An ability to adapt is at the heart of both Skyline’s planned manufacturing process (relying mostly on existing plants) and the technology itself, which can be upgraded without a total overhaul, says MacDonald. This could be one of the keys to the startup’s ability to deliver on the promise of grid parity fast enough to stand a chance against concentrating PV companies that have a head start — such as SolFocus, Green & Gold Energy, Amonix and Sol3g.
MacDonald and Tim Keating, Skyline’s vice president of marketing, talked us through their technology last week. It involves single-axis tracking and racks of metallic reflectors (the company is still shopping around for suppliers, and may use either aluminum or silver coatings) to concentrate light on silicon cells. This feature, combined with a passive heat sink — basically metal on the back of the panel that keeps the system from overheating — allows generation of what the company claims to be 10 times as much energy per gram of silicon compared with traditional flat solar panels now on the market. According to MacDonald, the heat sink is enough to keep the system “running at peak efficiency all the time.” MacDonald and Keating wouldn’t reveal much about who they’re working with or what the production schedule looks like, but did identify U.S. commercial, industrial and utility customers as their target market, at least to start.
The idea is to have about 90 percent of this whole system, primarily the racks, made at an existing manufacturing facility, such as an auto parts plant or appliance factory, according to MacDonald. This could boost Skyline’s odds of snagging more funding from the DOE, which often gives preference to retooled plants. It also allows the company to ramp up production relatively quickly. The other 10 percent, in terms of both the value of the system as well as the amount of material needed, could be made at existing silicon cell and photovoltaic plants. The system has a modular design so that it can be easily upgraded as different components improve, or expanded as demand or budgets increase, says MacDonald.
Of course, none of this has been proven at utility scale. Skyline’s largest demonstration to date is a 24-30 KW pilot project installed at a Valley Transit Authority facility in San Jose, Calif., (pictured above) just last month after being delayed by rainstorms. The Skyline team says it is less concerned about potential technological, mechanical and financial hurdles than it is about policy. Keating said, “We worry most about the big bad coal lobby and inflation,” which can make the upfront cost of a large-scale solar installation more daunting.
Despite the gloomy economy, a long-anticipated solar glut, and layoffs blowing through the solar industry, Skyline has a bit of fortuitous timing on its side.
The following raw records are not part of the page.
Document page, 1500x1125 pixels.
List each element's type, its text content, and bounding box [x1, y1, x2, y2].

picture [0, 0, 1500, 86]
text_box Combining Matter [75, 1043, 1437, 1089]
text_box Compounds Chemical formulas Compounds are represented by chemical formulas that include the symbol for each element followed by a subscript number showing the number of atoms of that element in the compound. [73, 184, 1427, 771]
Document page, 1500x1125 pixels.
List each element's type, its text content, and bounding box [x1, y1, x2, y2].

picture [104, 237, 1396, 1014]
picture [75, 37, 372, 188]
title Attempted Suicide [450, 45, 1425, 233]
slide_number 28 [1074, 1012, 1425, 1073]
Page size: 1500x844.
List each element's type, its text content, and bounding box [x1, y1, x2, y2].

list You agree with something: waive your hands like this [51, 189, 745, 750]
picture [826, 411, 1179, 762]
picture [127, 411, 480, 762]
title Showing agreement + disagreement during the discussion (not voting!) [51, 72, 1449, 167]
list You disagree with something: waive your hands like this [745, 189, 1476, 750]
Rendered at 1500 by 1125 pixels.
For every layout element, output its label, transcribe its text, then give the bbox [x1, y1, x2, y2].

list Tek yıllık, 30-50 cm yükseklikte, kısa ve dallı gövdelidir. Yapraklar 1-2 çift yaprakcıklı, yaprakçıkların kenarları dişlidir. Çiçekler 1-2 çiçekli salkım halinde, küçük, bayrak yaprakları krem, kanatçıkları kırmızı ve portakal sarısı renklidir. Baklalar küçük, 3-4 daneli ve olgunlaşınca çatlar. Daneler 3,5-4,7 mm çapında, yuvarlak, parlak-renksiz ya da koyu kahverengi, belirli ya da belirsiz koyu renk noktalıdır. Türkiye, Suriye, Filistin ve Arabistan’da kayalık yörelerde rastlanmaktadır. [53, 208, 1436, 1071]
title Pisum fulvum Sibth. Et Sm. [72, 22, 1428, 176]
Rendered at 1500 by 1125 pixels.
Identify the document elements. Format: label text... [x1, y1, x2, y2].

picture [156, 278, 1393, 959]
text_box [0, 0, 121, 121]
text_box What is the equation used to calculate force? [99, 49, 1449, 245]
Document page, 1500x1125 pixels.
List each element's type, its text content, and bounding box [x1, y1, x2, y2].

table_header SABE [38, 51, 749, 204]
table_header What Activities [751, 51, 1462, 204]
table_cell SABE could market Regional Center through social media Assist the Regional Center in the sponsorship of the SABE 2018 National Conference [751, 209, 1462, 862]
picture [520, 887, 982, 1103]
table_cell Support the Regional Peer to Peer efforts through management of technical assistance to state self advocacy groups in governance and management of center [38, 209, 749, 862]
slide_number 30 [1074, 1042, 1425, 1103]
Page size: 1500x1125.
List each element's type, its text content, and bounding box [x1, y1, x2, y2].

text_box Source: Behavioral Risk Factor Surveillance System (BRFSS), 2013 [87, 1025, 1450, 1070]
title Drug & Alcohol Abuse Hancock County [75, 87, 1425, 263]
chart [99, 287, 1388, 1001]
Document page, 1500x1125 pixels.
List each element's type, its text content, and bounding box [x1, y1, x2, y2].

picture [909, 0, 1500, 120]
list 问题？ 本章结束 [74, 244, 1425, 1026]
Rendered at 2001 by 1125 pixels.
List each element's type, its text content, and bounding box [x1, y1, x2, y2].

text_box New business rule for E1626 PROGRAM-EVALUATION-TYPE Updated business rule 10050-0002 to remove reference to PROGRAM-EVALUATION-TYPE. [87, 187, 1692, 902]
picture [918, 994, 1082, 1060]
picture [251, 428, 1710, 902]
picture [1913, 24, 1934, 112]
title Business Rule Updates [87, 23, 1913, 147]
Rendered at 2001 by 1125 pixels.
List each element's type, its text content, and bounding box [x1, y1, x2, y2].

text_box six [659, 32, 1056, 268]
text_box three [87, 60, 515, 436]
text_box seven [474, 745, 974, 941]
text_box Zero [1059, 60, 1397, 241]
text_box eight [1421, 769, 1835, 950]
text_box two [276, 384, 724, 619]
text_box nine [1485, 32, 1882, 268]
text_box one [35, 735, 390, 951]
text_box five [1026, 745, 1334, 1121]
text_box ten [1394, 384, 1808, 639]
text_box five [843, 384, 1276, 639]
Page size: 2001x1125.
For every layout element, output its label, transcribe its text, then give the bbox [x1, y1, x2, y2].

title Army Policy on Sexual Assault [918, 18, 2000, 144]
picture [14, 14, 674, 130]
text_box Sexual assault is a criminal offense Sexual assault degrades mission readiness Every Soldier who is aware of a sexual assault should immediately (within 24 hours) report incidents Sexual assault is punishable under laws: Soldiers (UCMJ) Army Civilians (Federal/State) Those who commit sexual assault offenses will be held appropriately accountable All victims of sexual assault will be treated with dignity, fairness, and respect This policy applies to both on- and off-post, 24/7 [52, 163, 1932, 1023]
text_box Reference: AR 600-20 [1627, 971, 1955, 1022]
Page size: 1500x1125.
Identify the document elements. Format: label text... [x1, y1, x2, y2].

The startup closed its first round of funding, $24.6 million led by New Enterprise Associates, last fall, early enough to avoid the slammed-shut credit markets that have stalled many worthy but capital-intensive energy projects. As MacDonald said, “It’s a good time to be a well-funded private company still in development mode.”
By the time solar’s boom and bust cycle eases into a period of long-term growth (in three to five years, MacDonald estimates), Skyline wants to be ready to step in and reap the rewards. “I think there will be a number of companies reaching this magical grid parity point,” MacDonald said. “At that point, it’s all about scaling.” Grid parity is a lot to take for granted, however, and Skyline has a ways to go.